• [What this exercise asks]
1. Do these statements agree with the article on Dyscritothamnus filifolius below? (a) The genus Dyscritothamnus has two species. (b) Dyscritothamnus filifolius is covered in hairs. (c) The plant grows at elevations of up to about 3000 m. Answer yes or no for each, quoting the deciding words of the article.
2. Which Mexican states does the article on Dyscritothamnus filifolius below name? List all of them.
3. How would you carry on the article on Dyscritothamnus filifolius below, picking up after its final sentence?

• [Text segment]
━━━━━━
Dyscritothamnus filifolius


Dyscritothamnus filifolius is a flowering plant belonging to the family Asteraceae.

Description

The genus Dyscritothamnus, comprising only two species, is distinguished by this combination of features:
[file:Dyscritothamnus filifolius (4).jpg|thumb|left|Dyscritothamnus filifolius, a pappus's feathery bristles]
  • They are woody shrubs with leaves appearing singly at each point along the stems, not opposite one another.
  • Flowering heads consist of reduced flowers with orange corollas
  • Two series of bracts of conspicuously different lengths form a cylindrical structure, the involucre, from which the florets arise in two series.
  • Atop the one-seeded, cypsela-type fruits the pappuses consist of numerous bristles with tiny projections along their sides, like barbs along a very slender feather's rachis.
Dyscritothamnus filifolius differs from the other species, D. mirandae, with these features:
  • Its leaves, similar to those of a spruce tree's, are needlelike, less than 1mm in width.
  • All its florets develop cyndrical corollas and are fertile.
  • The plant is totally hairless.

Distribution

Dyscritothamnus filifolius is endemic just to south-central Mexico, in the states of Guanajuato, Hidalgo, Querétaro, San Luis Potosí and Veracruz.

Habitat

Dyscritothamnus filifolius can be abundant within its very limited distribution area. It inhabits very steep or vertical stone walls formed of limestone, shale or marl, often on road embankments, at elevations of about 900-1950m.

Taxonomy

Within the huge family Asteraceae, Dyscritothamnus filifolius -- one of the only two species in the genus Dyscritothamnus -- belongs to the subfamily Asteroideae, the tribe Millerieae, and the subtribe Dyscritothamninae.
━━━━━━
• [Data provided]
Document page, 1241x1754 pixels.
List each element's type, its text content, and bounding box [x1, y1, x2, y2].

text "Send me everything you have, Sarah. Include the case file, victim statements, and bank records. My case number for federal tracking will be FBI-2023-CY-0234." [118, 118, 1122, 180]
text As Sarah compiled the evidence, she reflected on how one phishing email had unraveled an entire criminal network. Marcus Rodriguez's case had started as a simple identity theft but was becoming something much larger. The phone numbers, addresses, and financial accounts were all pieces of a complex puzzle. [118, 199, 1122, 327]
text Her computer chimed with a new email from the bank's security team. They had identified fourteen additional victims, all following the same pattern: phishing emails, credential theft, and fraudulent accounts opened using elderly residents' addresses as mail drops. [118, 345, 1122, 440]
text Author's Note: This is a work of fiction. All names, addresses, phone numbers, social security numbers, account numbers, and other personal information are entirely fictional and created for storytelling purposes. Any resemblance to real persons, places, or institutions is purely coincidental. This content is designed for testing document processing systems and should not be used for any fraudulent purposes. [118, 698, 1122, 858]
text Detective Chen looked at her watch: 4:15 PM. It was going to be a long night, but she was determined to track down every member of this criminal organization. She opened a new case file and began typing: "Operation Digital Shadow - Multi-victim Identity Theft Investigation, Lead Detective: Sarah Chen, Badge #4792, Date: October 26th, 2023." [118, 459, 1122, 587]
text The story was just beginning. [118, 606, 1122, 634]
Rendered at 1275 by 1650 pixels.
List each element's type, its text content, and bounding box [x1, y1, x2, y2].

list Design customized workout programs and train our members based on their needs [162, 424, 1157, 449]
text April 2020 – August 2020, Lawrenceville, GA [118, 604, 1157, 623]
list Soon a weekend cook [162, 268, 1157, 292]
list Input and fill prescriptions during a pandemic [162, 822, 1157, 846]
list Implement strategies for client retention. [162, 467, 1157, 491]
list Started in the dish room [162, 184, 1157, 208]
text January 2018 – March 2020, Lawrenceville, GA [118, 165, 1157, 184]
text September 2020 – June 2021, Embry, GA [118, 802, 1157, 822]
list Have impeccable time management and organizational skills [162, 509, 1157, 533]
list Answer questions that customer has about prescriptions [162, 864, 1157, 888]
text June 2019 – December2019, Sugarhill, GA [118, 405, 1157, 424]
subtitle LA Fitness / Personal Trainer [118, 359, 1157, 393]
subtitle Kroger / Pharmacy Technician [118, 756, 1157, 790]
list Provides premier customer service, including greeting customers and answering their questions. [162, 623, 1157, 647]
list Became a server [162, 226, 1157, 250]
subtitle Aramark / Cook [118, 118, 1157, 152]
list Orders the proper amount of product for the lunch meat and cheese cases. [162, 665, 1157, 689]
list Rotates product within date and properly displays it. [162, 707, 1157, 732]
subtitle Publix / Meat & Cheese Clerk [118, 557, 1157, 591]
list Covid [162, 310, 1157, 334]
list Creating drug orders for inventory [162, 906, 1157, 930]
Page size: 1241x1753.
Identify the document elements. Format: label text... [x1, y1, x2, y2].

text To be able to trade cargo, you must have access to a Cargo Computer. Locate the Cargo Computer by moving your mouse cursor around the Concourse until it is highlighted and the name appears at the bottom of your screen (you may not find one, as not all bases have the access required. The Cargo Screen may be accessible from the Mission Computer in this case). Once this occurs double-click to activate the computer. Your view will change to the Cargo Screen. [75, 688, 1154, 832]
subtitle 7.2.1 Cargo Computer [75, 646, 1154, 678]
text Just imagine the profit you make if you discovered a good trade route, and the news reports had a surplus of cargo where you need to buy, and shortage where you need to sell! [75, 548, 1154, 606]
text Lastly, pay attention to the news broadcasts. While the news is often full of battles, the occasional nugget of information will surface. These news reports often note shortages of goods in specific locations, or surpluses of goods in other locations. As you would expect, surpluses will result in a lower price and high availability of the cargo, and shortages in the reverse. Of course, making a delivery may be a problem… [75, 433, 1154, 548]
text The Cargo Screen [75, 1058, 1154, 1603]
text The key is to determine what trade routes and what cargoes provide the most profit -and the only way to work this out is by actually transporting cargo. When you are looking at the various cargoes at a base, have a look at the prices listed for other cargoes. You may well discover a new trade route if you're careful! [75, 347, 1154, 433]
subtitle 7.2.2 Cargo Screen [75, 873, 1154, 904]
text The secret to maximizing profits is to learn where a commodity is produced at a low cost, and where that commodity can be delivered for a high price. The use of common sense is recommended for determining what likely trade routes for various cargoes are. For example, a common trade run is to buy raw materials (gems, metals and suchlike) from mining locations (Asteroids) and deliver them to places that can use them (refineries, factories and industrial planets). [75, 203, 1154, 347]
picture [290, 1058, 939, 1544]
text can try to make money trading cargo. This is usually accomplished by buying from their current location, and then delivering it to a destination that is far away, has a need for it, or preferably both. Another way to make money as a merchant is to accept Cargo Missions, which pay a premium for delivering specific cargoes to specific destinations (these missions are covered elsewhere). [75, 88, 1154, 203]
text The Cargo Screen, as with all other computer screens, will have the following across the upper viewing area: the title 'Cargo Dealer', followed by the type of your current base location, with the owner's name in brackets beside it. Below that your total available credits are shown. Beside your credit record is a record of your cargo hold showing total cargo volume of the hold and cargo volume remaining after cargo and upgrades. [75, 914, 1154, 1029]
━━━━━━
• [Answers for the exercise]
1.
(a) Yes: "comprising only two species"
(b) No: "The plant is totally hairless."
(c) No: "at elevations of about 900-1950m"

2. Guanajuato, Hidalgo, Querétaro, San Luis Potosí, Veracruz

3.
In localities in which the second species, Dyscritothamnus mirandae, lives alongside D. filifolius, hybrid plants with intermediate features and apparently well developed fruits are found.
In the original 1922 description of Dyscritothamnus mirandae by B.L. Robinson it's written that the type specimen for Dyscritothamnus filifolius was collected by "Ehrenberg" in January, 1840, his #1075. The Ehrenberg mentioned certainly was Carl August Ehrenberg, a Prussian businessman who from 1832 to 1839 was the director of a gold mine at Mineral del Monte, now known as Real del Monte, Hidalgo, and is known to have collected plants in the area of the mines, where Dyscritothamnus filifolius probably still grows. The type was deposited in Berlin and consisted of a photo and "slight fragm."

Etymology

The genus name Dyscritothamnus, according to Benjamin Lincoln Robinson who first formally described the genus in 1922, is based on the Greek δύσκριτος, meaning "hard to determine," and θάμνος, meaning "shrub," a species he found so unusual that he was unsure into which tribe he should assign it.
In the species name filifolius, the fili- is from the Latin filum, meaning "thread". The -folius is from the Latin foliosus, meaning "having leaves." Therefore, "having leaves like threads" -- threadlike leaves.